O problema é que, por contraditório que possa parecer, é mais fácil conseguir um público que te assista em seguida, do que fidelizar alguém a ponto de esperar uma semana por um novo episódio. Acreditar que alguém vai esperar uma semana para ver um novo episódio é uma aposta alta.

Como espectador, a única coisa que importa é se o universo é fascinante o suficiente. Por isso, até hoje vemos séries sendo resgatadas para novas temporadas depois de terem sido canceladas; “24 Horas”, “Arquivo X”, “The Killing” são alguns desses exemplos de que o importante é o universo criado.

Para quem é criador, a temporada lançada em bloco determina que a criação seja de uma obra fechada. A obra fechada é aquela que o criador escreve inteira, a aberta é a que ele vai escrevendo em diálogo com o público (como são as telenovelas e as séries). Qual a melhor? Cada uma tem suas vantagens e desvantagens.

Obras fechadas permitem maior controle autoral, links entre capítulos melhores construídos etc. Por outro lado, obras abertas permitem mais feedback com o público, algo que a TV brasileira é especialista e que todo criador adora saber. Aziz Ansari, criador da série “Master of None” para o Netflix, decidiu adiar a estreia da segunda temporada para poder analisar o que o público achou da primeira temporada. Mas esse retorno foi apenas entre uma temporada e outra. Não entre um episódio e o seguinte.

Hoje, praticamente, toda produção de séries para plataformas de streaming é de obras fechadas. Abre-se, portanto, um espaço para obras abertas, que sejam exibidas semanalmente e criadas toda semana. Isso, é claro, exige um novo modelo de produção. Na verdade, exige o antigo modelo de produção, que mantinha estúdios fixos para gravar semanalmente. A TV aberta brasileira (a Globo, em especial) é onde ainda se fazem obras desse tipo há décadas. Esse know-how pode e deve ser aproveitado. A grande diferença viria da temática e da forma como elas são abordadas. As séries para streaming se diferenciaram pela temática adulta e pela qualidade cinematográfica em relação às novelas e às séries das TVs abertas. Teria que garantir isso. Mas pode ser aberta. Ou seja, há uma brecha para seriados produzidos de forma aberta e com temática adulta e tratamento mais cinematográfico. A Globo já tem investido nesse modelo em suas séries das 23 horas, mesmo sendo obras abertas. Esse é um ótimo caminho para a emissora, na disputa atual pelo mundo digital.
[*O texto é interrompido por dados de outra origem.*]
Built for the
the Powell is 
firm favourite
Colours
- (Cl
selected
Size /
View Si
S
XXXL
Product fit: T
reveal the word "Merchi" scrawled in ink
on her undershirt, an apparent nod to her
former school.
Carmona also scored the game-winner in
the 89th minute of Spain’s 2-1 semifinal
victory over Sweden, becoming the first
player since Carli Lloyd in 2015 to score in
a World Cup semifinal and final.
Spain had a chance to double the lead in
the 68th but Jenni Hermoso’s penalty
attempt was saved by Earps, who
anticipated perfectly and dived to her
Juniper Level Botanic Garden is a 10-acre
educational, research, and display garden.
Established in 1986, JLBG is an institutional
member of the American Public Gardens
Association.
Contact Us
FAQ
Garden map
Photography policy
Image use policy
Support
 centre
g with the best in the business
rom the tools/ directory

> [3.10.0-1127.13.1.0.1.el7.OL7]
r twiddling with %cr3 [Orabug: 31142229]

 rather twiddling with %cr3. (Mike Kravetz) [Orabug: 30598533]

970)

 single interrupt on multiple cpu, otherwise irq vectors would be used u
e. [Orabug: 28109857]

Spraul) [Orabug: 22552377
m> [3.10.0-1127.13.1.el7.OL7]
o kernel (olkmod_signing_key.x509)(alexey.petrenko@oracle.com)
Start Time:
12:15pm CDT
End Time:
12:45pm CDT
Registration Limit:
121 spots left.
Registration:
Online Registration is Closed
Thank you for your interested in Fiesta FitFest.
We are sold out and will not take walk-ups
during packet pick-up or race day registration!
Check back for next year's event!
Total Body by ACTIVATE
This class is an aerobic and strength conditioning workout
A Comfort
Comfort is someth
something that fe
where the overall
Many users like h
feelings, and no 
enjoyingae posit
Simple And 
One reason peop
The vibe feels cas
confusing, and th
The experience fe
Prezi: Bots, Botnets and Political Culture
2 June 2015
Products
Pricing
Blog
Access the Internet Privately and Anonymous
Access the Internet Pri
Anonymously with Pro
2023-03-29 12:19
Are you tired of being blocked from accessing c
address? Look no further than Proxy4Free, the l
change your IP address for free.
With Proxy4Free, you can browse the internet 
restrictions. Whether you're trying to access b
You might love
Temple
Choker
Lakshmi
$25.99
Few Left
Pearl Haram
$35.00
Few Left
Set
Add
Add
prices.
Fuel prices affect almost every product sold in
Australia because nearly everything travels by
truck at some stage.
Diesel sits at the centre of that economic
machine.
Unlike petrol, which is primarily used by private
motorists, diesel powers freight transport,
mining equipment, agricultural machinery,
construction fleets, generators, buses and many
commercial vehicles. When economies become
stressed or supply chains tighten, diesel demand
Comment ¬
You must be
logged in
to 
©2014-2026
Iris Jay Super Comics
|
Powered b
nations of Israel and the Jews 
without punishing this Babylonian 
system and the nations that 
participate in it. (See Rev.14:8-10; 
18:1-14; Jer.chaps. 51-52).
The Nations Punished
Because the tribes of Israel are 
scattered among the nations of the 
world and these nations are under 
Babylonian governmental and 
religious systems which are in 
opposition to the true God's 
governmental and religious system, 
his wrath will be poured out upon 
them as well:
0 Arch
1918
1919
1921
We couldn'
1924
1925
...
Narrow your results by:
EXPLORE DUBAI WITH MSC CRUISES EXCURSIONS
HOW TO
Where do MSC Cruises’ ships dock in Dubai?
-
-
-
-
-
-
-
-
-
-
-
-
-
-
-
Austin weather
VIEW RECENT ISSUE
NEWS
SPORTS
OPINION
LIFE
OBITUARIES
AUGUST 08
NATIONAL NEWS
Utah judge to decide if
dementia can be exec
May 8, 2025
Indo mais além, a interatividade pode ir mais longe. As empresas de strea­ming poderiam criar um canal aberto do público com os produtores, podendo opinar no rumo das histórias. Como os grupos de opinião que a Globo realiza para as suas novelas, mas aqui com um grande diferencial: capacidade para se ouvir um grupo bem maior de espectadores formado pelo seu público-alvo e que estão acostumados e gostam de participar de comunidades e grupos de discussão em torno dessas séries. Exercendo uma futurologia, o Netflix, ou os outros portais como o que a Globo vai lançar, provavelmente, criarão uma espécie de fórum (maneira simplificada de prever a ferramenta a ser criada) para seu público interagir entre si e avaliar as suas séries e poder influenciar nas tramas.